REPUBLIKA.CO.ID, YOGYAKARTA -- Peneliti Pusat Studi Anti Korupsi (Pukat) Universitas Gadjah Mada (UGM) Yogyakarta, Hifdzil Alim mengatakan, pilihan Presiden Joko Widodo menunda revisi UU KPK, bukan sebuah pilihan yang tepat.
"Arus publik yang mendorong penolakan revisi UU KPK sudah sangat jelas. Publik menolak karena substansi revisi justru melemahkan KPK. Harusnya presiden bisa lebih tegas soal ini bukan 'menunda' tapi 'tolak'," ujarnya, Selasa (23/2).
Menurut Hifdzil, pilihan Presiden Jokowi menunda revisi UU tersebut tidak akan menyelesaikan masalah pelemahan KPK melalui UU. Gelombang penolakan akan terus muncul dan diprediksikan akan semakin besar.

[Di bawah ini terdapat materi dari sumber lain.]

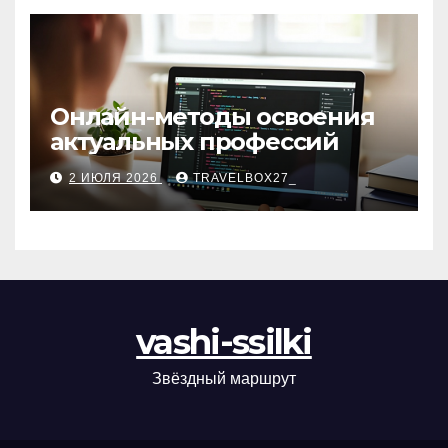
Онлайн-методы освоения
актуальных профессий
2 ИЮЛЯ 2026
TRAVELBOX27_
vashi-ssilki
Звёздный маршрут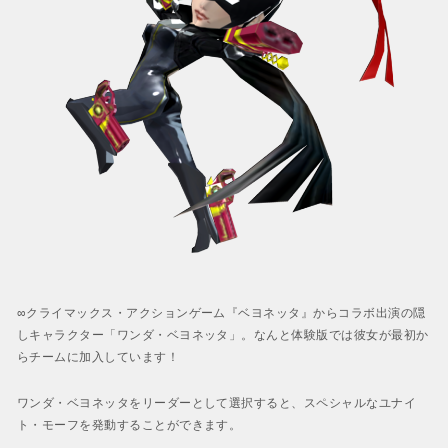
∞クライマックス・アクションゲーム『ベヨネッタ』からコラボ出演の隠
しキャラクター「ワンダ・ベヨネッタ」。なんと体験版では彼女が最初か
らチームに加入しています！
ワンダ・ベヨネッタをリーダーとして選択すると、スペシャルなユナイ
ト・モーフを発動することができます。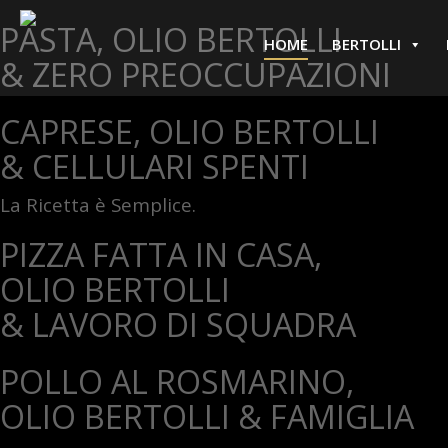
PASTA, OLIO BERTOLLI
HOME
BERTOLLI
& ZERO PREOCCUPAZIONI
CAPRESE, OLIO BERTOLLI
& CELLULARI SPENTI
La Ricetta è Semplice.
PIZZA FATTA IN CASA,
OLIO BERTOLLI
& LAVORO DI SQUADRA
POLLO AL ROSMARINO,
OLIO BERTOLLI & FAMIGLIA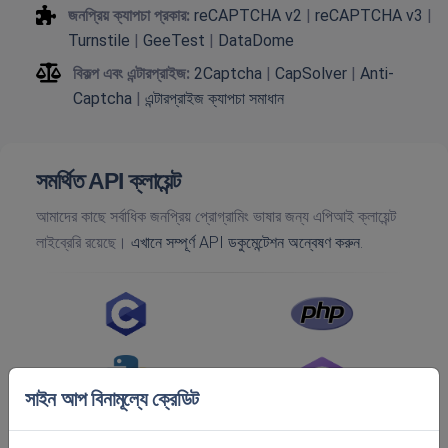
জনপ্রিয় ক্যাপচা প্রকার:
reCAPTCHA v2
|
reCAPTCHA v3
|
Turnstile
|
GeeTest
|
DataDome
বিকল্প এবং এন্টারপ্রাইজ:
2Captcha
|
CapSolver
|
Anti-
Captcha
|
এন্টারপ্রাইজ ক্যাপচা সমাধান
সমর্থিত API ক্লায়েন্ট
আমাদের কাছে সর্বাধিক জনপ্রিয় প্রোগ্রামিং ভাষার জন্য এপিআই ক্লায়েন্ট
লাইব্রেরি রয়েছে।
এখানে সম্পূর্ণ API ডকুমেন্টেশন অন্বেষণ করুন.
সাইন আপ বিনামূল্যে ক্রেডিট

"Masukan dan kritik publik ini seharusnya di dengar oleh presiden. Karena pilihannya jelas hanya satu tolak revisi UU KPK bukan tunda revisi," ucap dia.
Karenan itu, ia berpendapat, menolak revisi UU KPK adalah harga mutlak agar lembaga tersebut tidak dilemahkan.